Paul Kedrosky points out "Oracle (ORCL) plans to phase out license sales in the next 18-36 months, First Albany says in a note citing "industry contacts." License sales, which reflects new business, has always been a key figure for software companies, but ORCL has recently been encouraging analysts to take a closer look at the more stable maintenance streams."
As Oracle offers to move them to subscription or "all you can eat" terms, it is a golden opportunity for customers to play hardball on maintenance costs. That cost is broken out today - and over priced. Need to hammer that down (or move to growing third party options) and use that as the benchmark for the new pricing - once you move to subscription or buffet pricing it will be much harder to break out license, maintenance and in case of SaaS, hosting and other labor. You do not want to move over at today's inflated pricing..
Talking about 3rd party maintenance options, NetCustomer announced offerings for PeopleSoft and JD Edwards customers this week - at half of what Oracle charges for maintenance. If you are reasonably stable and primarily need bug fixes and help desk, third party maintenance options make a lot of sense for the next few years.

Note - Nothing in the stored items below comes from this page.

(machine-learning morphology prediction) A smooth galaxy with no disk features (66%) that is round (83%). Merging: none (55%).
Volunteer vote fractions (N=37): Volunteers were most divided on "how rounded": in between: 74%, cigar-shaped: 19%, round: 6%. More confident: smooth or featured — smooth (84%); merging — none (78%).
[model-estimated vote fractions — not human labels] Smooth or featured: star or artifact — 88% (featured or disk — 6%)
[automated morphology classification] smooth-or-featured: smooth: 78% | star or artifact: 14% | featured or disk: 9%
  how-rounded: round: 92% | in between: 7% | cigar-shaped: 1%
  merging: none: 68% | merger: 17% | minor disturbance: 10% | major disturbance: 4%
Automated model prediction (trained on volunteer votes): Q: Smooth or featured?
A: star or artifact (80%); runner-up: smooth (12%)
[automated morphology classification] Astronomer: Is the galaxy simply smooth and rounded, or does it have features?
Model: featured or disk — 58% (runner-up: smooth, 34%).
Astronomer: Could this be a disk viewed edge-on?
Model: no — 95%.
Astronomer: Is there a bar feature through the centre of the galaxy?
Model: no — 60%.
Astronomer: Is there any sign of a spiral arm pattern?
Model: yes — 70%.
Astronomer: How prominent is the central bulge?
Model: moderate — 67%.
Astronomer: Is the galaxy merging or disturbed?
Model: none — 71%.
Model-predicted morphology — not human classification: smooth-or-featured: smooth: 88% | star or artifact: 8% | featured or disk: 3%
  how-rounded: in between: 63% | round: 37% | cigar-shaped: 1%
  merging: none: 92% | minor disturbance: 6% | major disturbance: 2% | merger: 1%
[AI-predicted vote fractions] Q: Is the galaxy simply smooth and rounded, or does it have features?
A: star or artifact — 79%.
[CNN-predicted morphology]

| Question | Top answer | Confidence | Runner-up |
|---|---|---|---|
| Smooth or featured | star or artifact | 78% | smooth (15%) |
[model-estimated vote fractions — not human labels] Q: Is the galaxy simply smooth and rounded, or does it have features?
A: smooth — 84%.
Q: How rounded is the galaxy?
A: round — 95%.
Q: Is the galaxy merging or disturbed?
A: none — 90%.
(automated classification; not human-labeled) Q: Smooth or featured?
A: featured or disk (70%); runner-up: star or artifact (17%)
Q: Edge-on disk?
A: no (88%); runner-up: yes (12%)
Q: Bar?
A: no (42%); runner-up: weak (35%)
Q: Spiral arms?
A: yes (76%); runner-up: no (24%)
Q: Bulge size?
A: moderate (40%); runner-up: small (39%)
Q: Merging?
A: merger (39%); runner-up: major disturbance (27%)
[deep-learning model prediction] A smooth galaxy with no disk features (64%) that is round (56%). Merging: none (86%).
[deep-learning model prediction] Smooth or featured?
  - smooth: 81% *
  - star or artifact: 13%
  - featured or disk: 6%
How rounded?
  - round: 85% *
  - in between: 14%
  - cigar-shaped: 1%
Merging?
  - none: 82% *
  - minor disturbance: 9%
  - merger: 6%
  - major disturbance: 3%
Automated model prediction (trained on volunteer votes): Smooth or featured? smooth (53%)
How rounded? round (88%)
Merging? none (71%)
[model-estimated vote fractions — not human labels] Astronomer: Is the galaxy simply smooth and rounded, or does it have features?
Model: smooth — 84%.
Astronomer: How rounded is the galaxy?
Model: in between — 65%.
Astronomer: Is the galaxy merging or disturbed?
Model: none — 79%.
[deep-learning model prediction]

Even if Fusion is on time, the reality is most customers will likely not migrate to that for 5-6 years. Do the math at 22% of license cost a year.
Update: Rick Sherlund of Goldman Sachs points out susbcription pricing is not happening any time soon at Oracle. It is interesting to read reasons why CA moved to that model in 2000. In many ways, Oracle today is like CA then. Lots of acquisitions. Confusing price book. Customers generally unhappy with value to price ratio.